→ **Task to carry out**: Below are some records. Set down exactly the line holding "5 345 42438" and every later line through the end, omitting the pictures.
*** Begin section ***
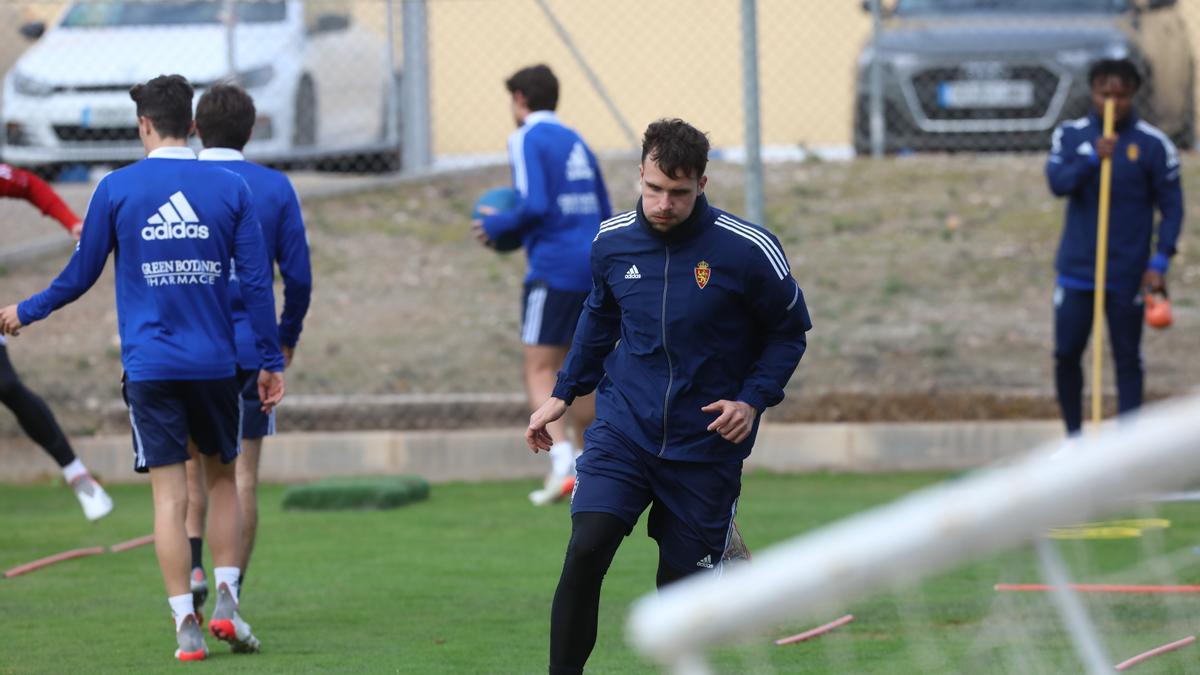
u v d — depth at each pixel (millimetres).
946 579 16656
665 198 14180
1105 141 27812
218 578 18016
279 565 23953
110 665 17391
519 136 27969
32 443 33125
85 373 35438
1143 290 28406
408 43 44500
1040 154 44938
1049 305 38000
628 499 14609
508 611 20500
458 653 17969
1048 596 12125
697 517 14680
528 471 32844
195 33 42938
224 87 20312
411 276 39875
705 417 14617
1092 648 11055
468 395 34719
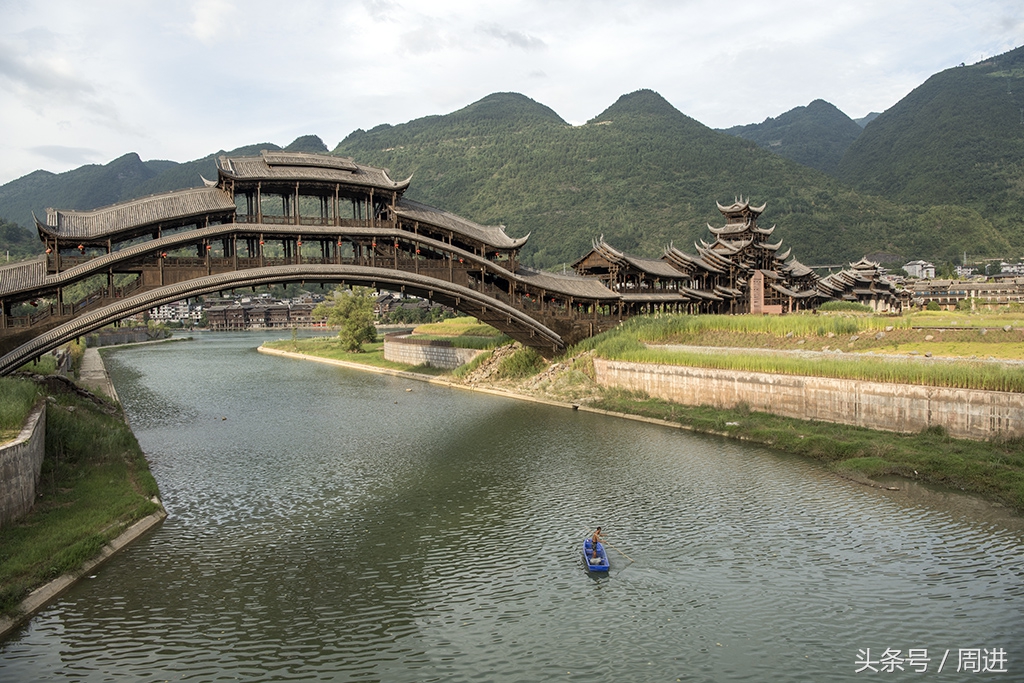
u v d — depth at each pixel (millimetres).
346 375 89562
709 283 96500
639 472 38156
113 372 94562
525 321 63750
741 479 36219
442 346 86000
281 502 34156
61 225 45031
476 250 63406
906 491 33344
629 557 26969
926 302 118375
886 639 20859
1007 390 36219
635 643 20969
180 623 22344
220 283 48469
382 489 36156
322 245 56469
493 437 47844
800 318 61125
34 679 19234
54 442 36000
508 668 19797
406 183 56344
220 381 83062
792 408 46406
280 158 54469
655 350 58844
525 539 29031
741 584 24547
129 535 29094
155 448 45781
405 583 25188
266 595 24281
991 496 31969
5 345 42438
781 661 19875
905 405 39844
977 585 23906
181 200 50312
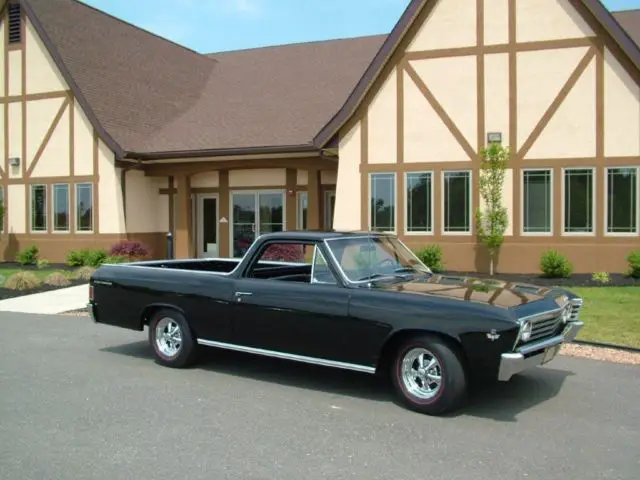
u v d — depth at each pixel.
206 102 22.98
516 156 15.49
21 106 21.36
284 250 7.70
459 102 15.86
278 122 20.00
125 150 19.20
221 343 7.26
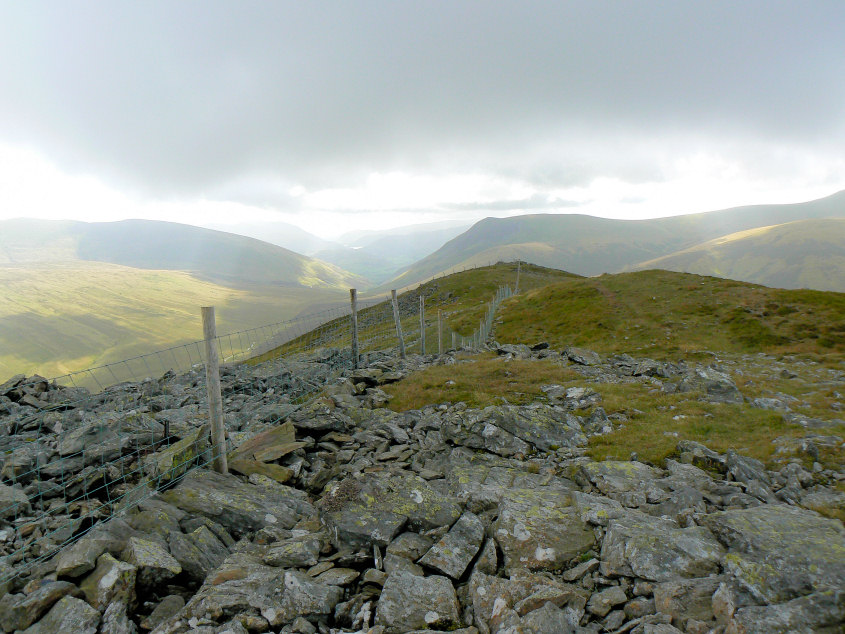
*** End section ***
→ **Solution to this problem**:
5 345 42438
781 661 19875
905 405 39844
977 585 23906
181 200 50312
u v d — depth at each pixel.
206 102 22.98
516 156 15.49
21 106 21.36
284 250 7.70
459 102 15.86
278 122 20.00
125 150 19.20
221 343 7.26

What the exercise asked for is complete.